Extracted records
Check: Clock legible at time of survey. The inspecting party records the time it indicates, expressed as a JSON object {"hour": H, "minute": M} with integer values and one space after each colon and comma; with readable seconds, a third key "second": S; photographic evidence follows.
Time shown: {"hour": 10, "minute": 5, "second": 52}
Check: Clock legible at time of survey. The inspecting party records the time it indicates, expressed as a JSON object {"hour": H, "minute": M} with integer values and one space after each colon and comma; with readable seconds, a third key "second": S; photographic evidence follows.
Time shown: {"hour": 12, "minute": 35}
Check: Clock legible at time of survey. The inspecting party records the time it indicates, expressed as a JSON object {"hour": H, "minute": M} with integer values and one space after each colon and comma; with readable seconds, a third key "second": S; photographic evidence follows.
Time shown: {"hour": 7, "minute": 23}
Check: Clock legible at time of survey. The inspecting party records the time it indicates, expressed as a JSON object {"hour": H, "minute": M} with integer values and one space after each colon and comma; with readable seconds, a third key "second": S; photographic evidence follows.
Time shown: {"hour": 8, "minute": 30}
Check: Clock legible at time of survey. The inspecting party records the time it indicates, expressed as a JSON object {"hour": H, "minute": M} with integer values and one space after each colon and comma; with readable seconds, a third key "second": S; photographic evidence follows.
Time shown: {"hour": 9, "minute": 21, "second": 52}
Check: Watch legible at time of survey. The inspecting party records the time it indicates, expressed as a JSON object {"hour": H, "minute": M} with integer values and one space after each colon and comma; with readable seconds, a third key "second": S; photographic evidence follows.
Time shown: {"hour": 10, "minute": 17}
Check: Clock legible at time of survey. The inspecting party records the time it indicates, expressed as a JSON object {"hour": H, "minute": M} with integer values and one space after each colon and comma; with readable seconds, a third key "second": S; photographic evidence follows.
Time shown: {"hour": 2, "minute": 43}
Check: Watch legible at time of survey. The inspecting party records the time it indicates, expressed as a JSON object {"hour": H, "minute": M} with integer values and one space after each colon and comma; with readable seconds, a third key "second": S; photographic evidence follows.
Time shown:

> **Task directions**
Show each line of the data above that contains the string "shown".

> **The solution**
Time shown: {"hour": 10, "minute": 5, "second": 52}
Time shown: {"hour": 12, "minute": 35}
Time shown: {"hour": 7, "minute": 23}
Time shown: {"hour": 8, "minute": 30}
Time shown: {"hour": 9, "minute": 21, "second": 52}
Time shown: {"hour": 10, "minute": 17}
Time shown: {"hour": 2, "minute": 43}
Time shown:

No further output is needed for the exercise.